The puppy waited. And waited. And waited. After about an hour, the puppy realized that this was going to be a long wait. Puppy's have no real hard ideas about time. The puppy grew up. He did his best to be a good dog. He got along all right with the other dogs. He worked hard for the people who took care of him. He enjoyed walks and hunts and riding in cars with the windows open. He even settled down with another dog who had a tag as well and they had puppies of their own who he told about the master and country that they would all go to someday. And life went on.
But every now and then, the puppy would catch a scent of his true master. It might be on another person or another dog. It might be on something like a tree or wooded path. It might even be on the wind at sunset, as if carried there from some far country. The master's country. His country. At first the puppy would be excited. He would jump up and look, expecting any moment to see the master. And he would wait. And wait. And wag his tail. And wait. And sniff around trying to find more. And wait. And after about five minutes he would realize that this wasn't the time. The master wasn't coming. Again.

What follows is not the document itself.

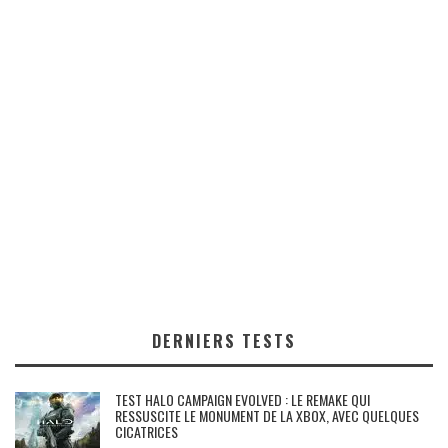
DERNIERS TESTS
TEST HALO CAMPAIGN EVOLVED : LE REMAKE QUI
RESSUSCITE LE MONUMENT DE LA XBOX, AVEC QUELQUES
CICATRICES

Then the puppy grew sullen. The puppy would retreat to dark corners and lie there. As he grew older, he grew less patient. No longer would he jump up. He would test the scent and if nothing changed he would go back to what he was doing. He still tried to be a good dog, but something had changed. His caretakers did not know what to do. His mate did not understand him. His own pups avoided him when they saw that familiar set of his jowls.
The other dogs made where ever they were at, their country. They dug holes and spread around smelly things. They lived in houses and acted like children instead of dogs. They chased their tails and bit whoever they pleased and barked and barked and barked. But the puppy thought they were all fools. He knew where he belonged and who he belonged with and this wasn't it.
Now is about the time in most stories that the Master should come or the puppy should take matters into his own paws and start off to find the Master or become a bad dog. But that didn't happen so i can't say that. The puppy is still working hard for the people who take care of him, he is still teaching his puppies about the Master, still trying to be a good dog. In short, he is still waiting.
Lately, he's been trying to wait in a more puppy like fashion. 'Cause puppies believe!